Task data:
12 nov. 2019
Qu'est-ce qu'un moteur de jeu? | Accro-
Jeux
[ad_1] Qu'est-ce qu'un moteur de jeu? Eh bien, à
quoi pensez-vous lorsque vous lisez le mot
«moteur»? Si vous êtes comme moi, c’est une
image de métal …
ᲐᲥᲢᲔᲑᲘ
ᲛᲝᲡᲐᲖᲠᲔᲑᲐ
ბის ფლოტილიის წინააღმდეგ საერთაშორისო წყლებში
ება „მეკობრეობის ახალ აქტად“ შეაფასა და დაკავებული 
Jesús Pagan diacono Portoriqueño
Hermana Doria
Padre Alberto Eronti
...
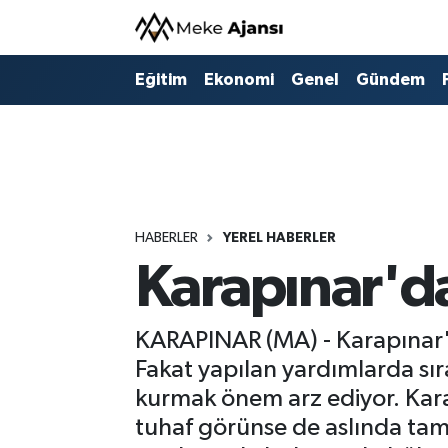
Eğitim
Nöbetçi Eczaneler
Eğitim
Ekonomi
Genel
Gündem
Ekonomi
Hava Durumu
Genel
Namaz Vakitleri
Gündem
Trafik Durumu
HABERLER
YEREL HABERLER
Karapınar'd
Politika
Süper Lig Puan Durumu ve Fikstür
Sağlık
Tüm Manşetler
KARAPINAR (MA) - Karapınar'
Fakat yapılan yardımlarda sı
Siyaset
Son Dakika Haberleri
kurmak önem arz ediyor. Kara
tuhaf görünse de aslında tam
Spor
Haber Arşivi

Directive:
From the entries above, give again exactly the lines running from the line with "ბის ფლოტილიის წინააღმდეგ საერთაშორისო წყლებში" to the line with "Padre Alberto Eronti"; include both of those lines.

Answer area:
ბის ფლოტილიის წინააღმდეგ საერთაშორისო წყლებში
ება „მეკობრეობის ახალ აქტად“ შეაფასა და დაკავებული 
Jesús Pagan diacono Portoriqueño
Hermana Doria
Padre Alberto Eronti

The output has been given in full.